What the task requires
Word for word, restate the lines of the data below between those holding "analysis of Annual" and "Wu, C.Y., Lee, Y.S.", inclusive; pictures do not belong in the copy.

Exercise input
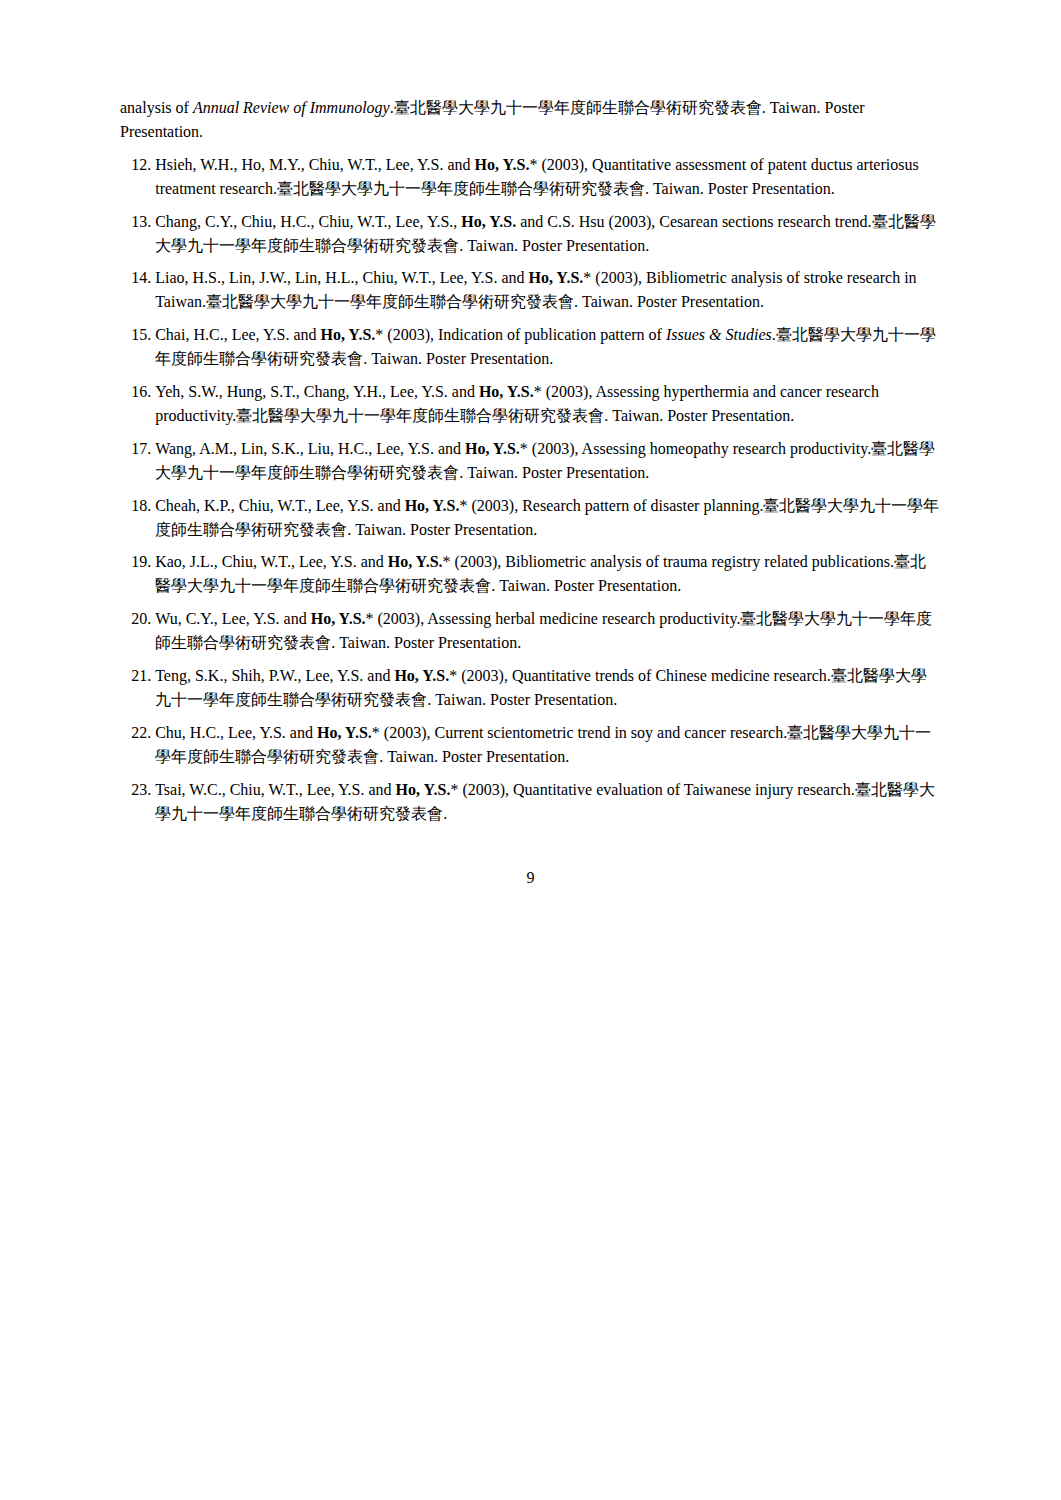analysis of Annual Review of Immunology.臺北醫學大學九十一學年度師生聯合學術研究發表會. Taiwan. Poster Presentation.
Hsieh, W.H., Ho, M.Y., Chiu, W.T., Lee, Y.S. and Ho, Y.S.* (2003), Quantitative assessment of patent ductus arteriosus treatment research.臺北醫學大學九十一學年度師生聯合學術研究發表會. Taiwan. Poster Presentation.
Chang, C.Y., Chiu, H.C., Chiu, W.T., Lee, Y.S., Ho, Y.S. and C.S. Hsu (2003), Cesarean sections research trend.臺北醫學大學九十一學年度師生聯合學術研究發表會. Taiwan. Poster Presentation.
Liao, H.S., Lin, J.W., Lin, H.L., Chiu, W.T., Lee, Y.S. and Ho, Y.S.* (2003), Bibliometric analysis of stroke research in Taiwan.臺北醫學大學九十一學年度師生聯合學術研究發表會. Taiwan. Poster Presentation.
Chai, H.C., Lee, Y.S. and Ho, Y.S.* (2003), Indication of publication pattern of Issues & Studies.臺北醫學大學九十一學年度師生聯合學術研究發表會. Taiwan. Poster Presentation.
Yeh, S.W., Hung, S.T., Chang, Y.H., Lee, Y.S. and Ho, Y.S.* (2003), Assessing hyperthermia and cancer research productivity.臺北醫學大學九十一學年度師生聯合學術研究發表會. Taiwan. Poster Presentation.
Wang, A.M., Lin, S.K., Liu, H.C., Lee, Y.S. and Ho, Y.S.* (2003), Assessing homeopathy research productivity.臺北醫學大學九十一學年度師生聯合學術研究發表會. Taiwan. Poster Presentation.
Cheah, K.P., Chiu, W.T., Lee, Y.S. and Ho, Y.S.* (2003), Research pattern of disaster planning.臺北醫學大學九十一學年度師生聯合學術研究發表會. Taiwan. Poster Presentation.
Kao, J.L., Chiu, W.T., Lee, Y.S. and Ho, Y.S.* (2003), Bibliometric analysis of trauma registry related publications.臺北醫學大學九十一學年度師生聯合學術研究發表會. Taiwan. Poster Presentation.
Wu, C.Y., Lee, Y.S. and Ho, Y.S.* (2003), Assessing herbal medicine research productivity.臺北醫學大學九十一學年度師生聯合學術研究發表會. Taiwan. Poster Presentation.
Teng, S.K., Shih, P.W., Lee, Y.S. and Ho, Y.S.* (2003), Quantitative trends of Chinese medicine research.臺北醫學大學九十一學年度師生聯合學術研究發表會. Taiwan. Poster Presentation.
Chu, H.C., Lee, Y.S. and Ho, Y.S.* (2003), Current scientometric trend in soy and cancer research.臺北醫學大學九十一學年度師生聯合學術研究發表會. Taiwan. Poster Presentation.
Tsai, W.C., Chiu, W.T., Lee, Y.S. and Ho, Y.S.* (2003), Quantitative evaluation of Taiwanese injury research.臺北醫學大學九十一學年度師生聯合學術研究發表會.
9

...

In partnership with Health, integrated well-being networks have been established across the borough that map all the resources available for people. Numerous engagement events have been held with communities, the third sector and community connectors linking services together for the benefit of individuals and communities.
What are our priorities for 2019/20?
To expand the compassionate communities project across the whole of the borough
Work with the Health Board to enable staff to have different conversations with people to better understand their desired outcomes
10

* * *

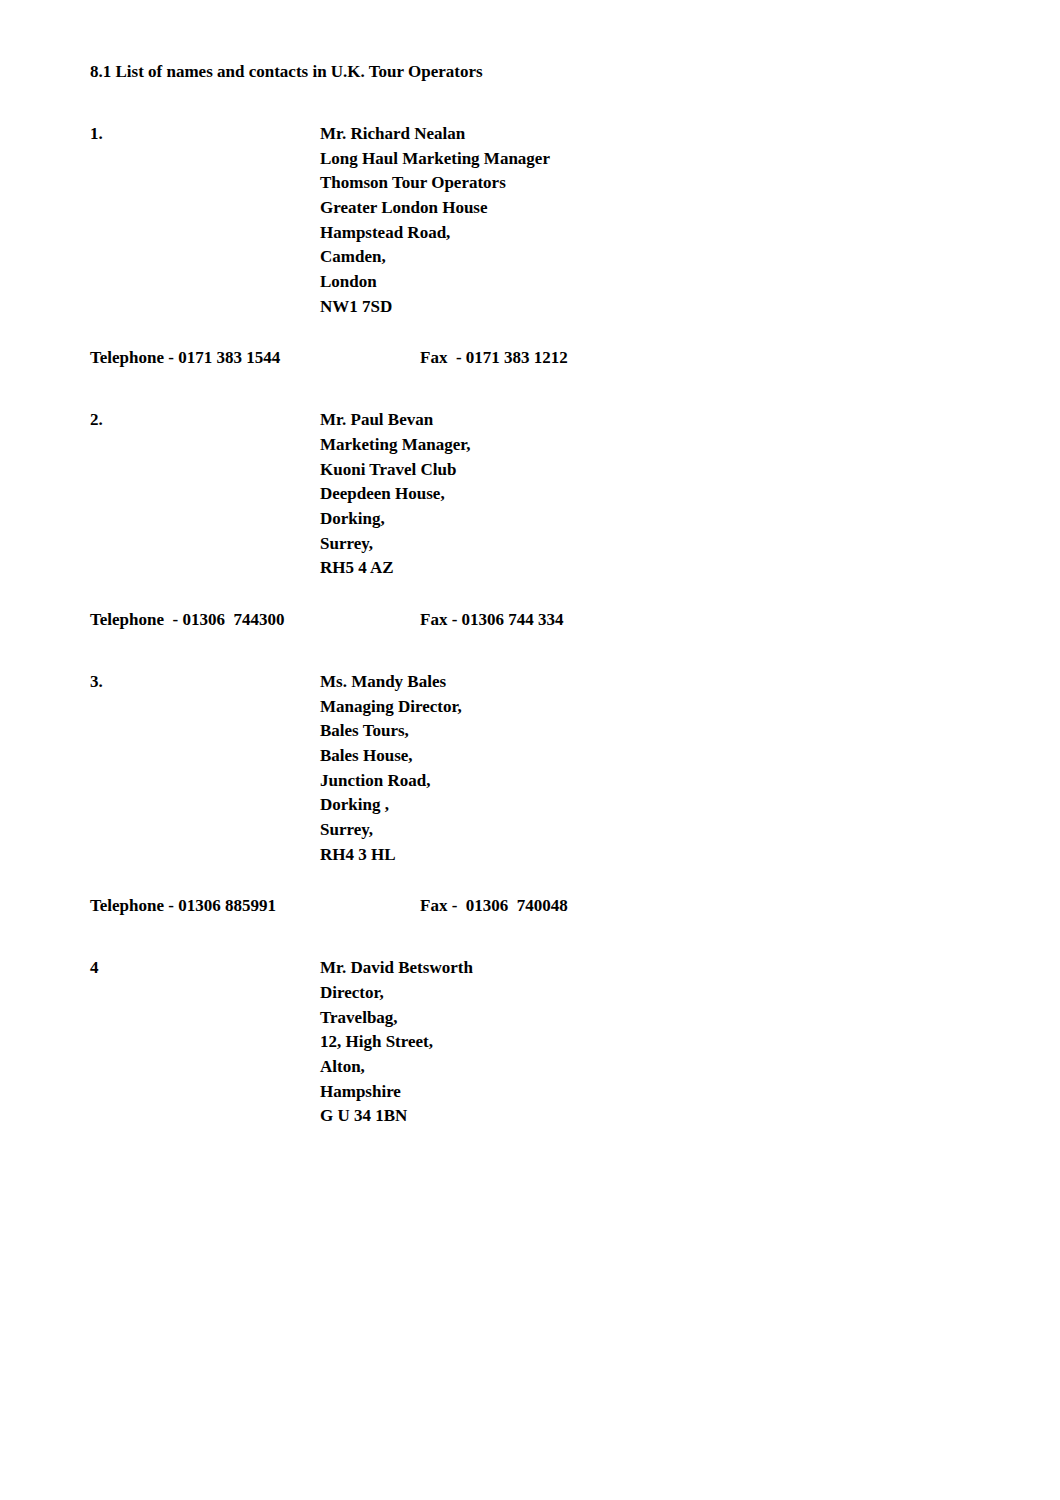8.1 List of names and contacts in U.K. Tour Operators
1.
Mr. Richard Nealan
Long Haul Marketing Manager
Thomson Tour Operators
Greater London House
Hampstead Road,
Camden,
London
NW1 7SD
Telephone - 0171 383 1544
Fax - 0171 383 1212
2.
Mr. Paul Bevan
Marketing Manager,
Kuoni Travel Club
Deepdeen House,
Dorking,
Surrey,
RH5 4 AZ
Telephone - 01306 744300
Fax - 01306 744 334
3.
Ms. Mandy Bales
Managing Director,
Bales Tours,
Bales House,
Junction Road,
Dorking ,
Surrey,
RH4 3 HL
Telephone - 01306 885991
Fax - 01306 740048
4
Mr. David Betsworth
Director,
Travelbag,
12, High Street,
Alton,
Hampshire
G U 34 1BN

Result
analysis of Annual Review of Immunology.臺北醫學大學九十一學年度師生聯合學術研究發表會. Taiwan. Poster Presentation.
Hsieh, W.H., Ho, M.Y., Chiu, W.T., Lee, Y.S. and Ho, Y.S.* (2003), Quantitative assessment of patent ductus arteriosus treatment research.臺北醫學大學九十一學年度師生聯合學術研究發表會. Taiwan. Poster Presentation.
Chang, C.Y., Chiu, H.C., Chiu, W.T., Lee, Y.S., Ho, Y.S. and C.S. Hsu (2003), Cesarean sections research trend.臺北醫學大學九十一學年度師生聯合學術研究發表會. Taiwan. Poster Presentation.
Liao, H.S., Lin, J.W., Lin, H.L., Chiu, W.T., Lee, Y.S. and Ho, Y.S.* (2003), Bibliometric analysis of stroke research in Taiwan.臺北醫學大學九十一學年度師生聯合學術研究發表會. Taiwan. Poster Presentation.
Chai, H.C., Lee, Y.S. and Ho, Y.S.* (2003), Indication of publication pattern of Issues & Studies.臺北醫學大學九十一學年度師生聯合學術研究發表會. Taiwan. Poster Presentation.
Yeh, S.W., Hung, S.T., Chang, Y.H., Lee, Y.S. and Ho, Y.S.* (2003), Assessing hyperthermia and cancer research productivity.臺北醫學大學九十一學年度師生聯合學術研究發表會. Taiwan. Poster Presentation.
Wang, A.M., Lin, S.K., Liu, H.C., Lee, Y.S. and Ho, Y.S.* (2003), Assessing homeopathy research productivity.臺北醫學大學九十一學年度師生聯合學術研究發表會. Taiwan. Poster Presentation.
Cheah, K.P., Chiu, W.T., Lee, Y.S. and Ho, Y.S.* (2003), Research pattern of disaster planning.臺北醫學大學九十一學年度師生聯合學術研究發表會. Taiwan. Poster Presentation.
Kao, J.L., Chiu, W.T., Lee, Y.S. and Ho, Y.S.* (2003), Bibliometric analysis of trauma registry related publications.臺北醫學大學九十一學年度師生聯合學術研究發表會. Taiwan. Poster Presentation.
Wu, C.Y., Lee, Y.S. and Ho, Y.S.* (2003), Assessing herbal medicine research productivity.臺北醫學大學九十一學年度師生聯合學術研究發表會. Taiwan. Poster Presentation.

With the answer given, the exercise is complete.